HALAMAN:

ANTESEDEN DAN KONSEKUENSI PARTISIPASI PENGANGGARAN (STUDI EMPIRIS PADA SATUAN KERJA PERANGKAT DAERAH PEMERINTAH DAERAH KOTA PALU)
TESIS
Diajukan Sebagai Salah Satu Syarat Memperoleh Derajat S-2 Magister Sains Akuntansi
Diajukan oleh :
Nama
: Muhammad Din
NIM
: C4C 006 364
PROGRAM STUDI MAGISTER SAINS AKUNTANSI PROGRAM PASCASARJANA UNIVERSITAS DIPONEGORO SEMARANG DESEMBER 2008
ABSTRACT
This Research aims to analyze the effect of antecedents of budgetary participation (decentralization, work attitude, and need for achievement) and consequence on managerial performance of local government officers. This study adopted research by Yuen (2007) with some modification. The object of the research was SKPD the City of Palu , Central Sulawesi. This study used purposive sampling technique in the data collection. The data was obtained by disseminate questionnaire to 264 in 66 SKPD the City of Palu and 175 respondent (66,29%) returned the questionnaire, consisting of 47 Kepala SKPD and 128 one level below Kepala SKPD. The data analysis was conducted using Structural Equation Model (SEM) with AMOS program. The result of this study demonstrated that antecedents variable (decentralization, work attitude, and need for achievement) had significantly positive effect on budgetary participation. This study also found that antecedents variable (decentralization, work attitude and need for achievement) had significantly positive effect on managerial performance of local government officers with budgetary participation as an intervening variable.

YANG DIMINTA:
Tuliskan lanjutan tesis tentang partisipasi penganggaran di atas, dimulai tepat setelah kalimat terakhir abstraknya.

CATATAN HASIL EKSTRAKSI:
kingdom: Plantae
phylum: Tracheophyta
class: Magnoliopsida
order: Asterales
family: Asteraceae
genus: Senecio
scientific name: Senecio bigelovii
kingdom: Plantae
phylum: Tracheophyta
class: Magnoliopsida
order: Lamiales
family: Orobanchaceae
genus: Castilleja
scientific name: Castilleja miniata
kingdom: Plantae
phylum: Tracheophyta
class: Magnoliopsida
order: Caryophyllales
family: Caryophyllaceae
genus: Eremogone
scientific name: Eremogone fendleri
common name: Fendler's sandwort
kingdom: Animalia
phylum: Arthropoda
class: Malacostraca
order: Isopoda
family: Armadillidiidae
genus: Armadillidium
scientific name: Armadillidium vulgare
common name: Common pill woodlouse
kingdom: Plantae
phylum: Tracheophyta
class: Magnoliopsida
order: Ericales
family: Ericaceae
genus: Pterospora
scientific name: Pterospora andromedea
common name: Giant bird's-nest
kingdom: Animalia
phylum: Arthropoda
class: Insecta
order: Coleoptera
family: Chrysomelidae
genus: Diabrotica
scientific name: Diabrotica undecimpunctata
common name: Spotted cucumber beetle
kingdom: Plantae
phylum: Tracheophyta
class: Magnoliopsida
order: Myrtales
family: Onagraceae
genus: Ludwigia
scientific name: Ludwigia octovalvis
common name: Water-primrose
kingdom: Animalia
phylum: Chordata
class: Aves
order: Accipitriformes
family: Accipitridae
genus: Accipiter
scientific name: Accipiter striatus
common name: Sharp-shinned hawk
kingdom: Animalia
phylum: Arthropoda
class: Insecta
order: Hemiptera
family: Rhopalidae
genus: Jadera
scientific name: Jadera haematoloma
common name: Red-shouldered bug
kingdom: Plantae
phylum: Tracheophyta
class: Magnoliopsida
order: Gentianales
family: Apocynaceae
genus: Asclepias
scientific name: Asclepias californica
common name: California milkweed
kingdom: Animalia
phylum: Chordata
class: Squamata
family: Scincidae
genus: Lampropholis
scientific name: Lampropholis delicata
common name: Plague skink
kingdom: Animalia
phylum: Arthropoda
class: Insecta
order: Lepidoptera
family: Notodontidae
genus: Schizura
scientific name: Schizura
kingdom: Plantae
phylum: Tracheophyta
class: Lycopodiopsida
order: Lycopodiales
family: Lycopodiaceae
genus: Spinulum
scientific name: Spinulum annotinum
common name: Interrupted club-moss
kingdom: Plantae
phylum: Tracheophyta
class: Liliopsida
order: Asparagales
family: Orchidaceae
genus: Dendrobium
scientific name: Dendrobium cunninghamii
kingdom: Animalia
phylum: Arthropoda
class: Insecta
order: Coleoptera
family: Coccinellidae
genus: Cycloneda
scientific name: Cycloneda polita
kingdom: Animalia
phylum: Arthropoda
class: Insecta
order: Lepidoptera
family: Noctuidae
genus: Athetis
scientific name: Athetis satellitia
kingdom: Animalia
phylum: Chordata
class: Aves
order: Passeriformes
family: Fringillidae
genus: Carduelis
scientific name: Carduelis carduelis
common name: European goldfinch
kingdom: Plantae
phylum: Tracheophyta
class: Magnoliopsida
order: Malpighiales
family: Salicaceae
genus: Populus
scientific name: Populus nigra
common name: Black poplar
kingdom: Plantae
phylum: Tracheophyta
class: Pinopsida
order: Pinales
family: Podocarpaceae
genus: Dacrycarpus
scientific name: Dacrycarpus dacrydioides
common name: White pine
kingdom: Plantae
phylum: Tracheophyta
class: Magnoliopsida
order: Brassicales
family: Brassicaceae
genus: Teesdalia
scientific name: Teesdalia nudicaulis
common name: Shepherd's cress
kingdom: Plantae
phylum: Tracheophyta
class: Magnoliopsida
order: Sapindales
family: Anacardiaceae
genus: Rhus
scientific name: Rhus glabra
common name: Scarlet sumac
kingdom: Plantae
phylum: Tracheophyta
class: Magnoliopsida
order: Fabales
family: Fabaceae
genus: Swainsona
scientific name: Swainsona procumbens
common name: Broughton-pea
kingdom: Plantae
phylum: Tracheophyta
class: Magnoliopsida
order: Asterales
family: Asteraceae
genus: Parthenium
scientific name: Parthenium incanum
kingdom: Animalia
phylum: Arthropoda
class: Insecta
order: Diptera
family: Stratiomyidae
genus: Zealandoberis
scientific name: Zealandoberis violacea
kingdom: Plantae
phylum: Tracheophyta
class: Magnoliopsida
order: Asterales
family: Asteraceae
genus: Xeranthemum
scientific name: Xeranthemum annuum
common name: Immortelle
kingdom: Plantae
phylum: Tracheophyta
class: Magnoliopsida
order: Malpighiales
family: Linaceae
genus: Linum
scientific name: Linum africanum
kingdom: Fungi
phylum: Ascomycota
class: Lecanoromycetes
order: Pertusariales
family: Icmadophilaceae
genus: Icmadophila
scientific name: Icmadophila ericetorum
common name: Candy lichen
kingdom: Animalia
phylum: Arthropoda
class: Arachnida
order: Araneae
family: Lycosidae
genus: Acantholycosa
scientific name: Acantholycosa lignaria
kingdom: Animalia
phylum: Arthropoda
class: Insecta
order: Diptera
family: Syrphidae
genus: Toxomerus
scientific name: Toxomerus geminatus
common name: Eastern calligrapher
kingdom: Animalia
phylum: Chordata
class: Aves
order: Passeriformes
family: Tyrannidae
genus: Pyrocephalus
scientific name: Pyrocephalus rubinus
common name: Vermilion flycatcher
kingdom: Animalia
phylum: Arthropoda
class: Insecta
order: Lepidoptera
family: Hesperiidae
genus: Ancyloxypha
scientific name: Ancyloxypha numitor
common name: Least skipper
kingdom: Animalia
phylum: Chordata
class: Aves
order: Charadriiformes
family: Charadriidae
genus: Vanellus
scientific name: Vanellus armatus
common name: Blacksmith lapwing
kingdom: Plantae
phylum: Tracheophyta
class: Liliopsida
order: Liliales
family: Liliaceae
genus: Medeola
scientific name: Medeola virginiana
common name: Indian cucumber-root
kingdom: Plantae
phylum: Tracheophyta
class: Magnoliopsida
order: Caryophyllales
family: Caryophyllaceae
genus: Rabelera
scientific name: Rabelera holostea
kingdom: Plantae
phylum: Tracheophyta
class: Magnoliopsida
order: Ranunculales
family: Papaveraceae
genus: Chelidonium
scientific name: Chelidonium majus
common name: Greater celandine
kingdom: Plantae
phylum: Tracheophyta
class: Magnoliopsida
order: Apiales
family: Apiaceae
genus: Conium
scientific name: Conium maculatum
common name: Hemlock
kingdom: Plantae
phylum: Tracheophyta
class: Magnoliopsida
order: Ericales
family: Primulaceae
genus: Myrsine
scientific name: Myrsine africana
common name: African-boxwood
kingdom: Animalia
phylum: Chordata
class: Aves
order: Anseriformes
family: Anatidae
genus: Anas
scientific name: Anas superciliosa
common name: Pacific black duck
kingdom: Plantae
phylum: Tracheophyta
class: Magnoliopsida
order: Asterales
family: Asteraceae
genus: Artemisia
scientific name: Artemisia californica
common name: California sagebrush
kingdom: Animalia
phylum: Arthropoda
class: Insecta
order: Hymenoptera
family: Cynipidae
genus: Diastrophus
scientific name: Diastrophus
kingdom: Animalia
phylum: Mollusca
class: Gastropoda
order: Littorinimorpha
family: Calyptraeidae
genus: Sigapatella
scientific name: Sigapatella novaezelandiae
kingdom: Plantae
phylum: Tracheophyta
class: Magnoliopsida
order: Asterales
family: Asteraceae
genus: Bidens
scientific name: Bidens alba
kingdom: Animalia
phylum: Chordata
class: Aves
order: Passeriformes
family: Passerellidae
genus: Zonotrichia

JAWABAN:
Key words
: Decentralization, Work Attitude, Need for Achievement, Budgetary Participation, Managerial Performance of Local Government Officers and Structural Equation Model (SEM).
ABSTRAKSI
Penelitian ini bertujuan untuk menganalisis anteseden partisipasi penganggaran (desentraliasi, sikap kerja dan kebutuhan akan prestasi) dan konsekuensinya terhadap kinerja manajerial aparat pemerintah daerah. Penelitian ini merupakan pengembangan penelitian yang dilakukan oleh Yuen (2007). Obyek penelitian ini adalah SKPD Pemerintah Daerah Kota Palu, Sulawesi Tengah. Penelitian ini merupakan penelitian empiris dengan teknik purposive sampling di dalam pengumpulan data. Data yang diperoleh dengan menyebarkan kuesioner sebanyak 264 di 66 SKPD Pemerintah daerah Kota Palu dan 175 responden (66,29%) telah memberikan jawaban, terdiri dari 47 Kepala SKPD dan 128 satu tingkat dibawah Kepala SKPD. Analisis data dilakukan dengan Structural Equation Model (SEM) dengan Program AMOS versi 5.0. Hasil dalam penelitian ini menunjukkan bahwa variabel anteseden (desentralisasi, sikap kerja dan kebutuhan akan prestasi) berpengaruh positif dan signifikan terhadap partisipasi penganggaran. Penelitian ini juga menemukan variabel anteseden (desentralisasi, sikap kerja dan kebutuhan akan prestasi) berpengaruh positif dan signifikan terhadap kinerja manajerial aparat pemerintah daerah dengan partisipasi penganggaran sebagai variabel intervening.
Key words : Desentralisasi, Sikap Kerja, Kebutuhan akan Prestasi, Partisipasi Penganggaran, Kinerja Manajerial Aparat Pemerintah Daerah, Structural Equation Model (SEM).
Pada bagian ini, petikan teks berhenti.